[Start of section]
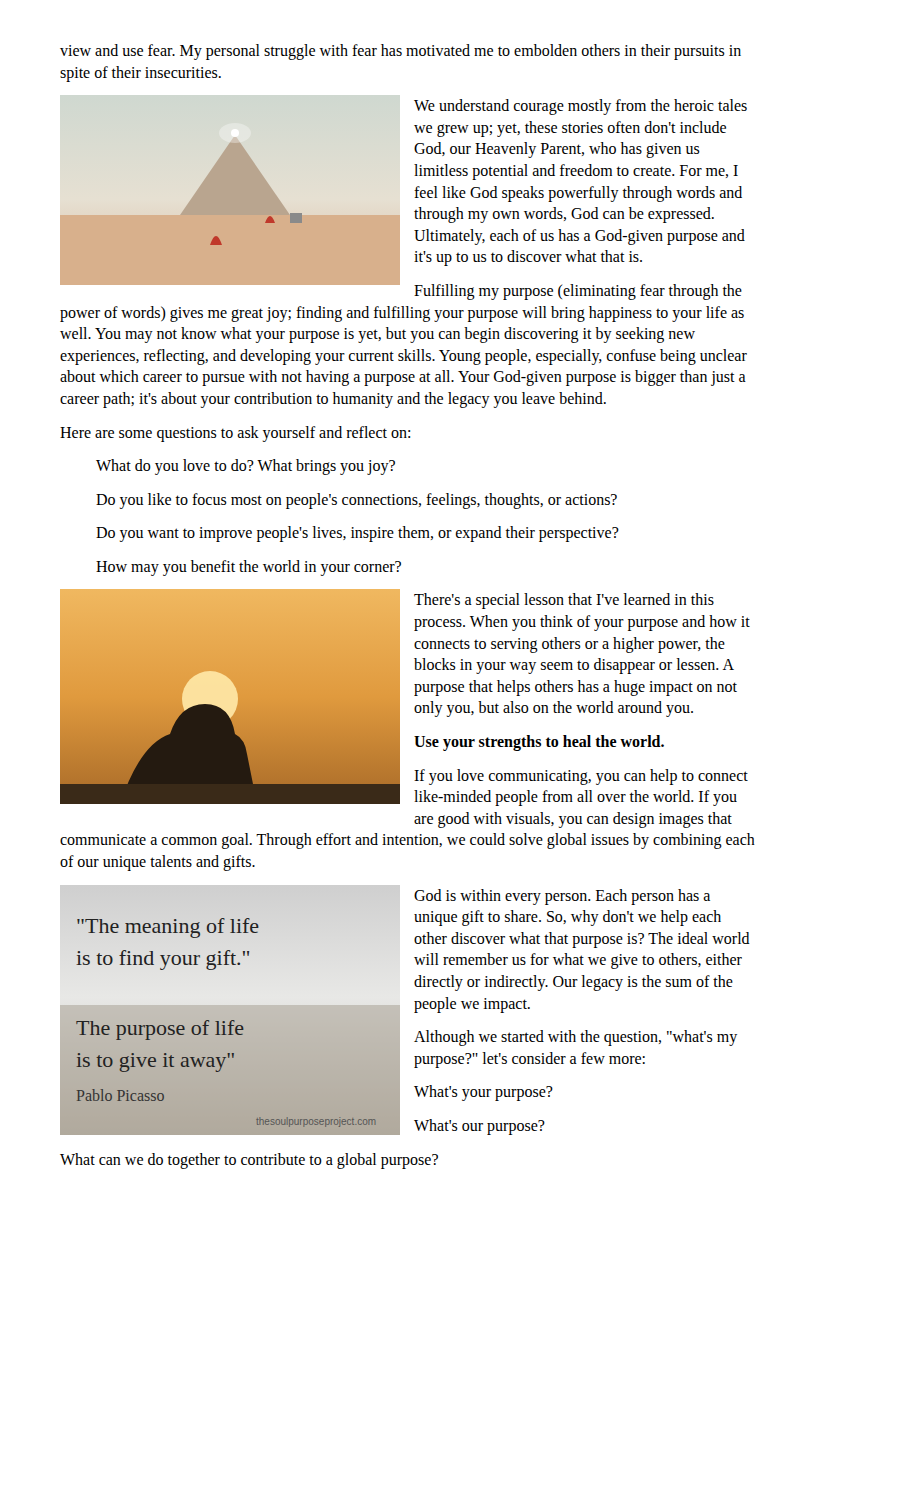view and use fear. My personal struggle with fear has motivated me to embolden others in their pursuits in spite of their insecurities.
We understand courage mostly from the heroic tales we grew up; yet, these stories often don't include God, our Heavenly Parent, who has given us limitless potential and freedom to create. For me, I feel like God speaks powerfully through words and through my own words, God can be expressed. Ultimately, each of us has a God-given purpose and it's up to us to discover what that is.
Fulfilling my purpose (eliminating fear through the power of words) gives me great joy; finding and fulfilling your purpose will bring happiness to your life as well. You may not know what your purpose is yet, but you can begin discovering it by seeking new experiences, reflecting, and developing your current skills. Young people, especially, confuse being unclear about which career to pursue with not having a purpose at all. Your God-given purpose is bigger than just a career path; it's about your contribution to humanity and the legacy you leave behind.
Here are some questions to ask yourself and reflect on:
What do you love to do? What brings you joy?
Do you like to focus most on people's connections, feelings, thoughts, or actions?
Do you want to improve people's lives, inspire them, or expand their perspective?
How may you benefit the world in your corner?
There's a special lesson that I've learned in this process. When you think of your purpose and how it connects to serving others or a higher power, the blocks in your way seem to disappear or lessen. A purpose that helps others has a huge impact on not only you, but also on the world around you.
Use your strengths to heal the world.
If you love communicating, you can help to connect like-minded people from all over the world. If you are good with visuals, you can design images that communicate a common goal. Through effort and intention, we could solve global issues by combining each of our unique talents and gifts.
God is within every person. Each person has a unique gift to share. So, why don't we help each other discover what that purpose is? The ideal world will remember us for what we give to others, either directly or indirectly. Our legacy is the sum of the people we impact.
Although we started with the question, "what's my purpose?" let's consider a few more:
What's your purpose?
What's our purpose?
What can we do together to contribute to a global purpose?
[End of section]
--- Exercise prompt ---
If a line above holds the word "will", copy it.

--- Result of the exercise ---
Fulfilling my purpose (eliminating fear through the power of words) gives me great joy; finding and fulfilling your purpose will bring happiness to your life as well. You may not know what your purpose is yet, but you can begin discovering it by seeking new experiences, reflecting, and developing your current skills. Young people, especially, confuse being unclear about which career to pursue with not having a purpose at all. Your God-given purpose is bigger than just a career path; it's about your contribution to humanity and the legacy you leave behind.
God is within every person. Each person has a unique gift to share. So, why don't we help each other discover what that purpose is? The ideal world will remember us for what we give to others, either directly or indirectly. Our legacy is the sum of the people we impact.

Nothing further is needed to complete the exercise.